→ **Texte du document**
⁂

Dans le domaine de la régulation des plateformes numériques, la priorité semble être donnée à la protection du consommateur, quitte à « oublier » que l’économie d’une plateforme numérique est basée sur une relation tripartite. En effet, exit la relation contractuelle directe entre un vendeur et un acheteur, il faut dorénavant composer avec un opérateur de plateforme en ligne gérant un service de « Marketplace », qui met en relation le vendeur et l’acheteur. Si la protection du consommateur est prise au sérieux dans ce tripartisme contractuel, tel n’est pas toujours le cas de celle du vendeur via la plateforme numérique qui reste à la merci de l’opérateur qui la gère. Dans une décision du 2 septembre 2019 le tribunal de commerce de Paris a condamné le déséquilibre significatif en la faveur d’Amazon dans sa relation contractuelle avec les vendeurs utilisant la plateforme. Cette protection de la partie faible est à rapprocher dans les objectifs poursuivis du nouveau règlement européen « sur l’équité et la transparence pour les entreprises utilisatrices de services d’intermédiation en ligne » même si le degré de protection est différent.
La protection de la partie faible d’un contrat d’adhésion entre le vendeur et la plateforme par le juge français
Les faits sont simple : Une enquête de la Direction générale de la concurrence, de la consommation et de la répression des fraudes (DGCCRF), qui est l’équivalent du bureau de la concurrence au Canada, avait mis en lumière l’abus de position dominante des opérateurs de plateformes de commerce électronique dans la relation contractuelle avec les vendeurs utilisant ces services. Le ministre de l’économie français B. Le Maire avait alors assigné trois sociétés du groupe Amazon et demandait le prononcé d’une amende de 9.5 millions d’euros sur le fondement de l’article L.442-6 du code de commerce (version qui était en vigueur jusqu’au 26 avril 2019), qui permet notamment de protéger une partie faible dans la relation commerciale.
Après avoir déterminé que deux des trois sociétés, à savoir la société Amazon France Services et la société Amazon Services Europe, étaient des partenaires commerciaux des vendeurs, critère qui est exigé au titre de l’article invoqué, et après s’être déclaré compétent au titre de l’applicabilité de la loi française, le juge français raisonne en deux temps.

⁂

(Entrées de données extraites)
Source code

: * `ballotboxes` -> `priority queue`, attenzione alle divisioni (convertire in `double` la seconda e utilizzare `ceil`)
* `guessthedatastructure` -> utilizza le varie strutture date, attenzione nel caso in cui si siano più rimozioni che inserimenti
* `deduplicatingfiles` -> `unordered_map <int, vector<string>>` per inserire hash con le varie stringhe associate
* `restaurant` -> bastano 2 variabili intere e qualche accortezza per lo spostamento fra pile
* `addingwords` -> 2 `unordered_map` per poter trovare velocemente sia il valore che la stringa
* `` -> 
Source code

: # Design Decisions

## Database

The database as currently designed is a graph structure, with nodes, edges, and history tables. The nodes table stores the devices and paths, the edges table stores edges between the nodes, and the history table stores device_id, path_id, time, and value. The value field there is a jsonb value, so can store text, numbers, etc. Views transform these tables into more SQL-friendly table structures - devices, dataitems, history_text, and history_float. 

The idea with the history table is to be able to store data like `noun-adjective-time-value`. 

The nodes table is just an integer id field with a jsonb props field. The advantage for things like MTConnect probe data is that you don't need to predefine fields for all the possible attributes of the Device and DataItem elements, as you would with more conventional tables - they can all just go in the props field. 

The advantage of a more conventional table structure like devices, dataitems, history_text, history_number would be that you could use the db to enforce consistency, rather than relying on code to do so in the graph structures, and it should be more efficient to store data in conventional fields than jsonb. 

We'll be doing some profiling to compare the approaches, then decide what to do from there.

⁂

→ **Ce que vous ferez**
a - D'après le texte sur la régulation des plateformes numériques, pourquoi le juge devait-il établir que des sociétés du groupe Amazon étaient des partenaires commerciaux des vendeurs ? Répondez en une à trois phrases.
b - Prolongez le texte sur la régulation des plateformes numériques en poursuivant après sa dernière phrase.
La liste constitue un matériau distinct du texte sur la régulation des plateformes numériques.

→ **Réponses aux consignes**
a - Le juge devait établir cette qualité parce qu'il s'agit d'un critère exigé par l'article invoqué, l'article L.442-6 du code de commerce. Il a retenu que deux des trois sociétés assignées, Amazon France Services et Amazon Services Europe, étaient des partenaires commerciaux des vendeurs.

b -
En premier lieu, il s’attache à montrer qu’il existe bien une soumission du vendeur envers l’opérateur de plateforme qui est requise à l’article L.442-6 du code de commerce.
Le seul critère de l’absence de négociation des contrats, qui suffit normalement à démontrer la soumission dans la jurisprudence antérieure, n’est pas selon le juge un critère déterminant en l’espèce. En effet, il admet :
« Qu’il n’est pas contestable qu’il ne peut en être autrement pour une place de marché en raison de sa nécessaire automatisation, de la nécessité d’offrir aux consommateurs des modalités, conditions et prestations identiques pour tous les produits, présentés sur un même écran, quel que soit le vendeur tiers ».
Cependant, le juge combine cette absence de négociation à des éléments plus factuels. Ainsi, il considère que la puissance d’Amazon est sans commune mesure et que la disproportion de force avec les vendeurs de la place de marché est colossale puisqu’il s’agit du plus grand vendeur en ligne B to C si l’on se base sur son chiffre d’affaires, le nombre de visiteurs, le nombre de produits référencés ou encore l’accès donné à de nombreux vendeurs comparé aux places de marché concurrentes.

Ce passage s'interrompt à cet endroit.